> TASK
Please copy out the text of every row below word for word, leaving out the pictures.

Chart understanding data
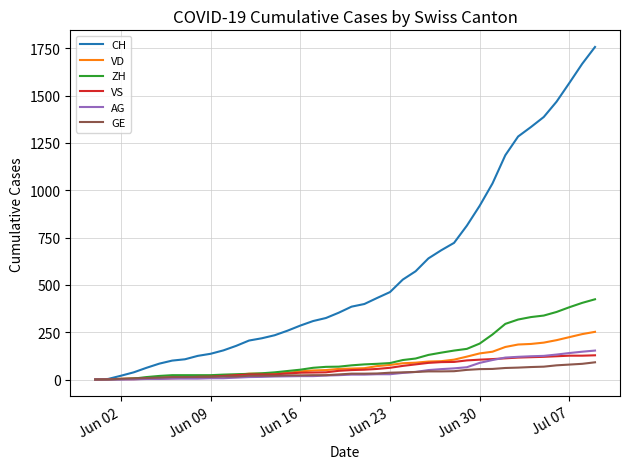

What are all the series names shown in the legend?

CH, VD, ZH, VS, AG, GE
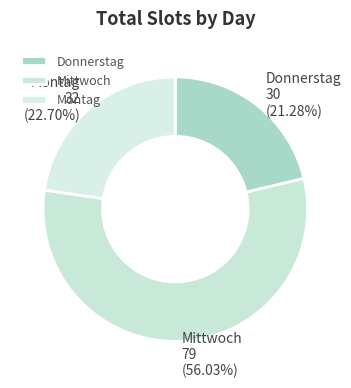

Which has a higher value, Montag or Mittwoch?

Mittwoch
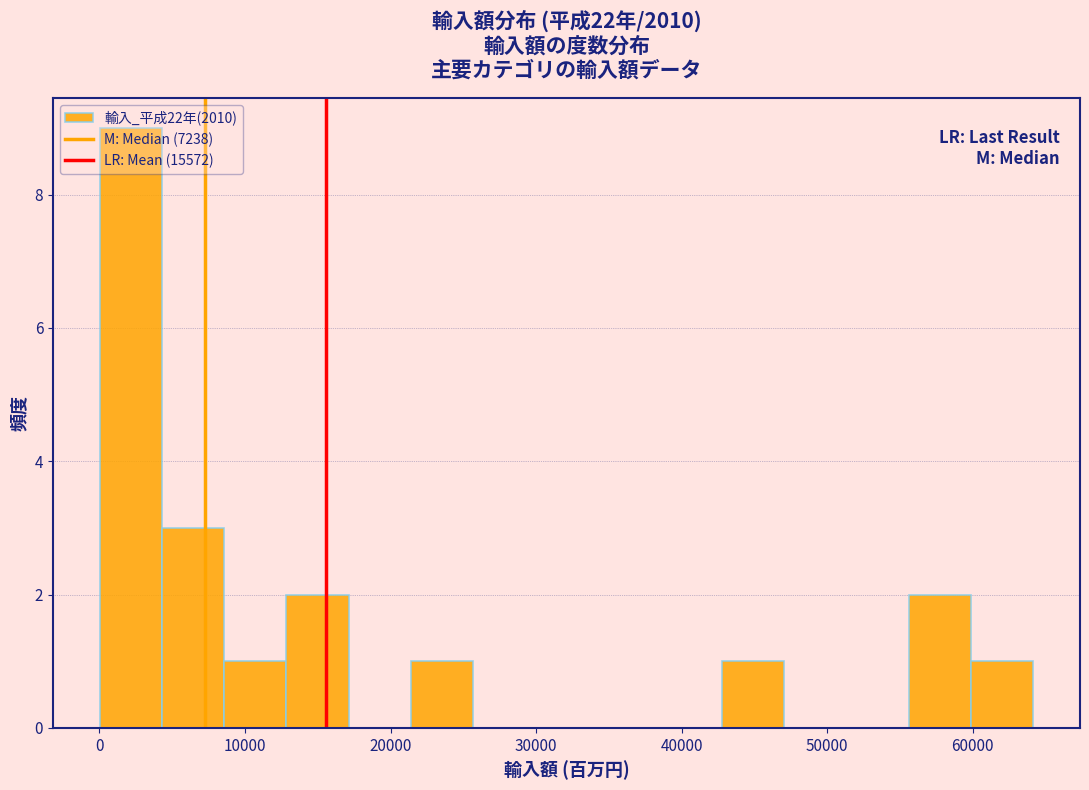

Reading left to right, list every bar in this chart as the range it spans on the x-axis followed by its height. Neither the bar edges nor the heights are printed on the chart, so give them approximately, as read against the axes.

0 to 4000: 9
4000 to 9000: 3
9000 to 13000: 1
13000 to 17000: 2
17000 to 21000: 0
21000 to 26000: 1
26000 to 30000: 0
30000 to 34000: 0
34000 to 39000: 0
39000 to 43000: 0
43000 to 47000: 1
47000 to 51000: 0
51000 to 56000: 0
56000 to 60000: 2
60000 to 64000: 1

> SOLUTION TO THIS PROBLEM
What are all the series names shown in the legend?

CH, VD, ZH, VS, AG, GE

Which has a higher value, Montag or Mittwoch?

Mittwoch

Reading left to right, list every bar in this chart as the range it spans on the x-axis followed by its height. Neither the bar edges nor the heights are printed on the chart, so give them approximately, as read against the axes.

0 to 4000: 9
4000 to 9000: 3
9000 to 13000: 1
13000 to 17000: 2
17000 to 21000: 0
21000 to 26000: 1
26000 to 30000: 0
30000 to 34000: 0
34000 to 39000: 0
39000 to 43000: 0
43000 to 47000: 1
47000 to 51000: 0
51000 to 56000: 0
56000 to 60000: 2
60000 to 64000: 1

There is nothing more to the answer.